Pasó lo que quedaba de la tarde haciendo la maleta; sólo le estaba permitido llevarse 10 kilogramos de objetos de cada planeta en el que trabajaba, y le costó seleccionar aquello que querría conservar. Finalmente ganaron varios libros, un puzzle 3-D del Taj Mahal, un par de Funkos de personajes de su serie humana favoritas, y el fósil de un amonite.
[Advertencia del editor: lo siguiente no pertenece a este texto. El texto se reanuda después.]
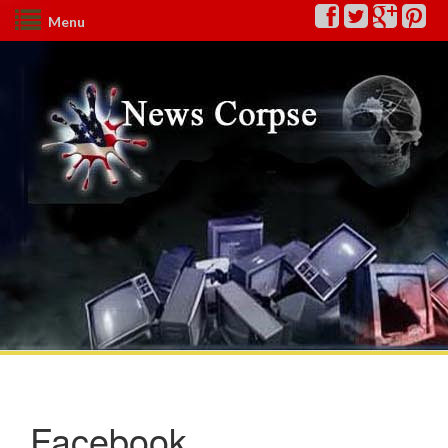
Menu
Facebook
Transcurrió la medianoche y se desplazó a través de los túneles secretos hasta el sombrío edificio abandonado del viejo matadero. Allí concurrieron los otros 24 miembros del Consejo, al igual que ella todos luciendo libremente su lustroso e insectoide aspecto real, y tras intercambiar cordiales saludos y algunos chismes a través de los ultrasonidos de su idioma natal, la presidenta les llamó al orden, les puso brevemente al día y comenzaron la votación, que era a fin de cuentas el acto que allí les había convocado a tan intempestivas horas de la madrugada. Sofía, el miembro más joven y reciente del Consejo, votó la última en medio de un ambiente cargado de tensión, sintiéndose el centro de todas las miradas. 12 votos se habían inclinado hacia el “sí”, y otros 12 hacia el “no”. Le había tocado a ella desempatar.
— ¡Sí! — votó con tono potente y enérgico, provocando vítores y preocupados murmullos por igual.
— Muy bien — declaró ceremoniosamente la presidenta, se acuerda, con 12 votos en contra y 13 a favor, intervenir activamente en este planeta saneándolo antes de marcharnos de él, emprendiendo para ello la acción de erradicar completamente a la especie humana.